[Directions]:
Pick up the forum thread below on array fill performance in D and extend it past its last line.

[Text under study]:
It would be great to know why there are large differences in performance between these approaches and it would be great to see where array's opSliceAssign (or the equivalent method) for D's native array is implemented. Playing with `-boundscheck` made no difference in the contrasting performances. Thanks.

March 31, 2020

Re: Array fill performance differences between for, foreach, slice

Posted by Steven Schveighoffer
in reply to data pulverizer

Steven Schveighoffer

Posted in reply to data pulverizer

On 3/31/20 5:30 PM, data pulverizer wrote:
> I've observed large differences in timing performance while filling arrays using different methods (for vs foreach vs arr[] = x) and don't know why. I've looked at array.d (https://github.com/dlang/dmd/blob/9792735c82ac997d11d7fe6c3d6c604389b3f5bd/src/dmd/root/array.d) but I'm still none the wiser.

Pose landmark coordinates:
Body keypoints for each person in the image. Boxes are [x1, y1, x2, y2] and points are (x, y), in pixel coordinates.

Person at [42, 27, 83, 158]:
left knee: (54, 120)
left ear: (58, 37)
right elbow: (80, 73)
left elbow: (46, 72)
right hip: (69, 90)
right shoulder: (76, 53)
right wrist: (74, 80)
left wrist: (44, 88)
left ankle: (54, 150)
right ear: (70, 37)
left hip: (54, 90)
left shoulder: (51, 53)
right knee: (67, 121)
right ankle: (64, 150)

[Exercise output]:
for: you are indexing an array on each step, incurring a bounds check, and also doing a pointer calculation on each access.

foreach: Better, iterates a pointer over the whole array, so it's going to be faster.

slice assign: Best, this uses whatever tricks are possible in the given architecture. Most likely memset, or memcpy. These are insanely optimized functions, which is why they perform so well.

-Steve

April 01, 2020

Re: Array fill performance differences between for, foreach, slice

Posted by Jacob Carlborg
in reply to data pulverizer

Jacob Carlborg

Posted in reply to data pulverizer

On 2020-03-31 23:30, data pulverizer wrote:

> $ dmd fill.d && ./fill

You have not enabled optimizations. You should compile with `-O -release -inline` to enable all optimizations.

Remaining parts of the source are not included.